Ruling

02464-22 Phillips v Daily Mail

    • Date complaint received

      1st September 2022

    • Outcome

      No breach - after investigation

    • Code provisions

      1 Accuracy

Decision the Complaints Committee – 02464-22 Phillips v Daily Mail

Summary of Complaint

1. Bruce Phillips complained to the Independent Press Standards Organisation that the Daily Mail breached Clause 1 (Accuracy) of the Editors’ Code of Practice in an article headlined “Madness of our deluded worship of wind”, published on 28 March 2022.

2. The article presented the author’s criticisms of wind power and questioned the Government’s decision to relax onshore wind farm planning rules. The headline was followed by the sub-heading: “They despoil our glorious countryside, add £6billion a year to our household bills and are arguably the most inefficient solution to our energy crisis. So why is the Government planning to make it even easier to build them?”. The opening paragraphs stated that the UK’s “total primary demand for energy” supplied by wind power in 2020 was “less than 4 per cent”, with this providing “little more than one-thirtieth of the energy” the UK needed. The author then contrasted the output by wind and coal power on the day he wrote the article, suggesting that they generated 3% and 5% of the UK’s electricity respectively; he commented “As I write this article in still, fine spring weather, millions of tonnes of turbines stand largely idle”. The author then argued that “once turbines are up and running, they’re not reliable”, adding that wind farms needed to be “back[ed] up by fossil-fuel power stations” because it was not possible to “store electricity for any length of time without huge costs”. The article then stated “nor is it clear that wind farms reduce emissions significantly” and suggested that the following reasons may have hindered a “modest cut” in the UK’s emissions: other power stations were required to “back up the wind farms when the wind does not blow”, and quoted a study which confirmed erratic output from European wind farms; wind turbines themselves were built and maintained using fossil fuels, and had a limited lifespan; and the one source of energy whose economic rationale has been most damaged by wind power was “zero-carbon nuclear”. The article also reported that “wind turbines [were] near impossible to recycle, with the rare earth metals such as neodymium that are vital for the magnets inside most of their generators coming from polluted mines in China”. It then included the comments of two, named academics from the Renewable Energy Foundation, who argued that “the assumptions which underpin the BEIS [Department for Business, Energy and Industrial Strategy] estimates of the cost of generation for wind and solar power are fanciful, and do not withstand even cursory scrutiny; under close analysis they disintegrate” and are “so far from the actual costs incurred [they] are not worth further consideration.”

3. The article also appeared online under the headline “Madness of our worship of wind: They despoil our glorious countryside, add £6 billion a year to our household bills and are arguably the most inefficient solution to our energy crisis.
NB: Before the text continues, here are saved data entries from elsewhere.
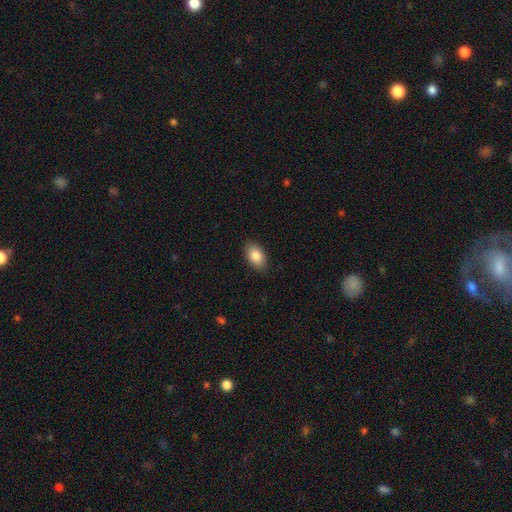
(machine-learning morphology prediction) Smooth or featured? smooth (85%)
How rounded? in between (91%)
Merging? none (88%)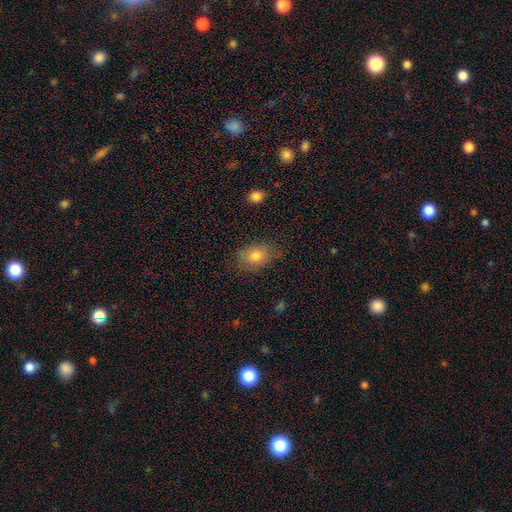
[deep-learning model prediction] smooth_or_featured: smooth (p=0.79) [alt: featured or disk p=0.12]
how_rounded: in between (p=0.78) [alt: round p=0.20]
merging: none (p=0.75) [alt: minor disturbance p=0.19]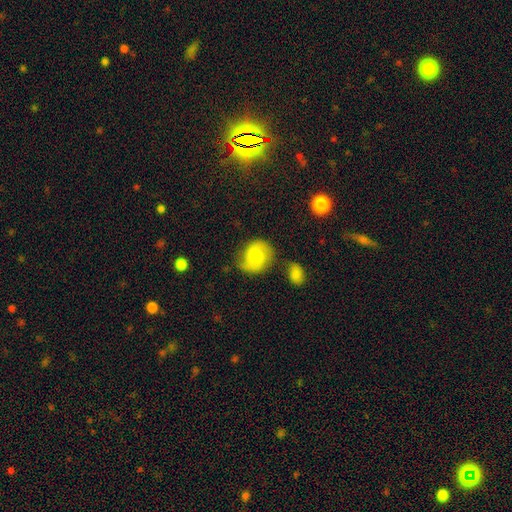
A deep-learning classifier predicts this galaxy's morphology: The model was most divided on "bulge size": moderate: 47%, small: 40%, none: 8%, large: 4%, dominant: 1%. More confident: edge-on disk — no (98%); spiral arms — yes (88%); merging — none (66%); smooth or featured — featured or disk (53%); bar — weak (50%).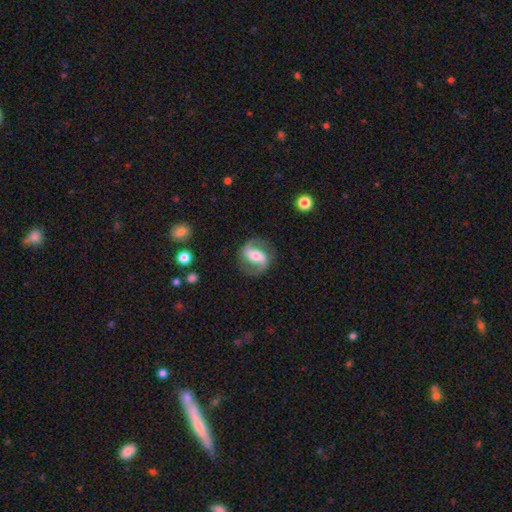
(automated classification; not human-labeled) A featured or disk galaxy (80%) with a strong bar (48%), 2 (91%) medium (45%) spiral arms (91%) and a moderate central bulge (60%). Merging: none (79%).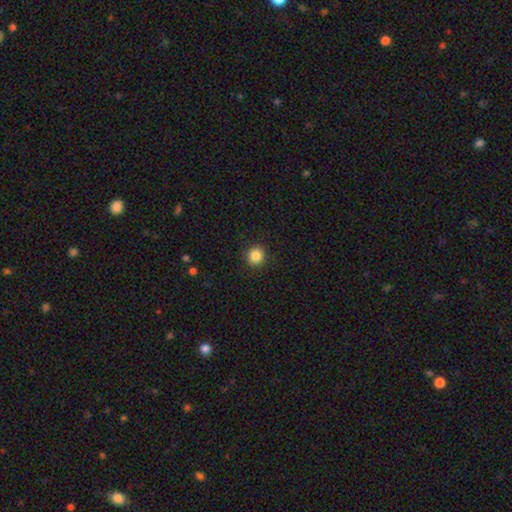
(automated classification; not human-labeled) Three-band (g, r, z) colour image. It shows a smooth galaxy with no disk features (86%) that is round (91%). Merging: none (92%).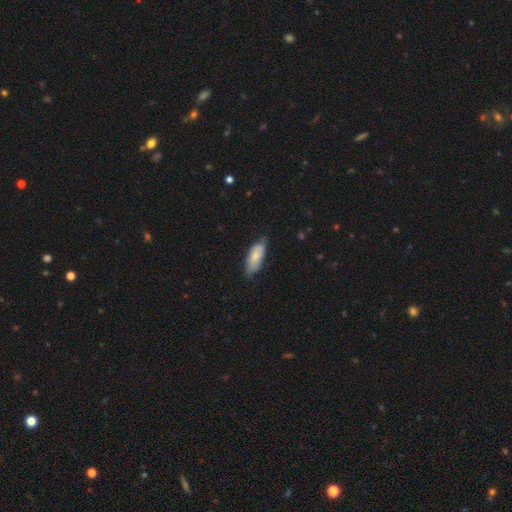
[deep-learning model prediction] Smooth or featured: smooth — 78% (featured or disk — 17%)
How rounded: in between — 78% (cigar-shaped — 20%)
Merging: none — 65% (minor disturbance — 29%)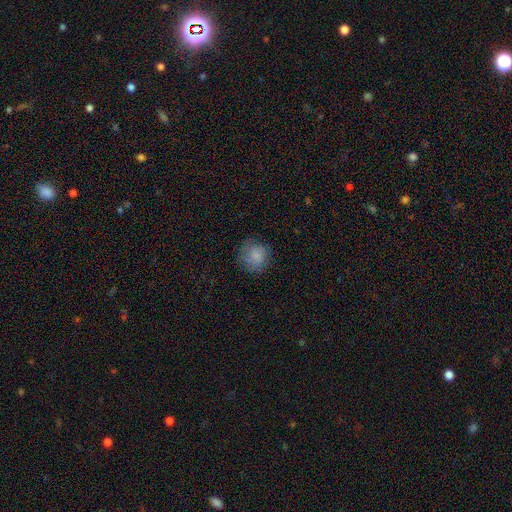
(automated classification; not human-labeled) This appears to be a smooth galaxy with no disk features (82%) that is round (89%). Merging: none (78%).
So why is the Government planning to make it even easier to build them?”. The text of the article was substantially the same as the print version.

4. The complainant said that the article contained a number of inaccuracies, in breach of Clause 1 (Accuracy). First, the article reported that only 4% of the UK’s total primary demand for energy was supplied by wind power in 2020; the complainant said that the correct figure was 9.74%. Second, the complainant said that the article suggested that coal supplied 5% of the UK’s electricity when, in 2021, it accounted for 1.96%. Third, he said that the author’s claim that wind turbines were “also near impossible to recycle” was misleading as they could largely be recycled.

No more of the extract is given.